Work instruction | Continue the blog post and its comment thread about fixing a dryer with online repair videos, picking up after the last comment shown.

Selected text |
◇ ◇ ◇ ◇

So I did a search for Whirlpool and rear felt seal and up came the following video from repairclinic.com on YouTube.
After watching this I was pretty sure this was the easiest of jobs. And as an aside think about how much better this video is in terms of teaching me than any textual document could be. I wish some folks on the NMC list-serve would think a bit about all the things video does offer us that text can’t—texts undying position of ongoing privilege is a condition of academia (and tradition)—not the world at large.
Once I opened the dryer to check everything out I realized I had let the bad felt seal go too long and the rollers that spin the dryer were also shot. And, as it turns out, repairclinic.com had a video for that too:
So, I ordered a new rear felt seal and new rollers for about $60 and spent an hour or so yesterday fixing my dryer. And you know what—it works!! And I have the video to prove it 😉
Finally, take a look at the links above to the repairclinic.com’s replacement pieces. Not only do they include all the parts and details about them, but each one is accompanied by a YouTube video showing you how to install them. You better believe I bought my parts from repairclinic.com, what a cool service, and what a boon for repairing your stuff using the web as a resource. This post may seem divorced from my edtech stuf, but for me it is at the heart of it. This is more than video learning, this is video learning through context and a particular need—how do we do that online at instituions? Do we? Well, repairclinic has got it figured out, and I can attest their model works.
I’m surprised you didn’t tie this in with unschooling. 😉 (for you, not the kids)
Andrea,
You are absolutely right, and that is what it is. Unschooling myself from the dependence on convenience culture, and the idea that I would have to be “schooled” as a trained technician to do the simplest of tasks. The compartmentalization of our culture has become crippling to our sense of ability. That is the legacy of school 🙂
How’s that? 🙂
DIY, haters!
Now, if we can get the content and voices of video and podcasts textually searchable, that would be really powerful. Right now we just hope that people tag appropriately.
Lynda.com has some very good tech tutorials…..like Mark Mothersbough on music.

◇ ◇ ◇ ◇

Records supplied |
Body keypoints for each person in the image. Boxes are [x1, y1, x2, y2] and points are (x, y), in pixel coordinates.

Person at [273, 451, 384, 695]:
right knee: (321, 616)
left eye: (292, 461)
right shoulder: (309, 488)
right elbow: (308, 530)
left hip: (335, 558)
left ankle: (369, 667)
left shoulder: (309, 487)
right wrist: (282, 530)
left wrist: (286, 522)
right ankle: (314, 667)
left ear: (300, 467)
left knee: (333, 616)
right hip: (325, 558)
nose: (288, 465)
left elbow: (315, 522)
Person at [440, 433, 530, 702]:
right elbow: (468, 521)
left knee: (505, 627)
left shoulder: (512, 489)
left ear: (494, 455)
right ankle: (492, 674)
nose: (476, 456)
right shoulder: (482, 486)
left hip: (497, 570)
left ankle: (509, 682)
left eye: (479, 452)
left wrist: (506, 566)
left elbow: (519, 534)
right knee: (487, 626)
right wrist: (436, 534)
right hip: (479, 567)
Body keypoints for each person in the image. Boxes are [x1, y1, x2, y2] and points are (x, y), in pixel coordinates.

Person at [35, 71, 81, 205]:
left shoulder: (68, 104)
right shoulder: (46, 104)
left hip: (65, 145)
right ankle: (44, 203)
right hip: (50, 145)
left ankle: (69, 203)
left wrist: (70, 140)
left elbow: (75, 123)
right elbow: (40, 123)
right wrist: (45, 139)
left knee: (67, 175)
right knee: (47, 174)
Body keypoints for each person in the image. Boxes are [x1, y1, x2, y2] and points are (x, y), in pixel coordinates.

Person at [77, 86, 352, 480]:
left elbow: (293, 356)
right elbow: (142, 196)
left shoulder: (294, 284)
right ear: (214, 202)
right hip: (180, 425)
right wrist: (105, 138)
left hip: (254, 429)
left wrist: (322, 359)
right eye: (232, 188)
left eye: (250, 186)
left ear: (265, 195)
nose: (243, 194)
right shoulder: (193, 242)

◇ ◇ ◇ ◇

Task response |
And least we forget “you suck at photoshop”:
http://www.youtube.com/user/MyDamnChannel
You know Jim I give you high fives for conquering the machine and relying solely on your hands and the net for guidance. This is where DIY shines, as it has done for me countless times fixing my bike or learning how to make mashed potatoes.
However…
But….
While the content and form here has some lessons for educators, I am finding a canyon sized gap to extend it to everything education or unschooling. It is part of ot, but the thing for me is…
This was really effective because you knew exactly what the “I” (it) was you needed to learn to D. If you have that “I” then you have the motivation and you will seek the way. But there is so much in education where you dont know what you should know- is there every an emergency situation where you will say, “Eureka! I need to learn macro economics” or “I need to know 1800th century English poetry right now!”
DIY is easy when the need is there, but what is going to help one get motivated to learn about something they are not even thinking about?
I had a similar experience with an HP printer six years ago:
http://jonudell.net/udell/2004-06-10-fixyourownprintercom.html
It was a revelation, and forever changed my view of how we can use online video.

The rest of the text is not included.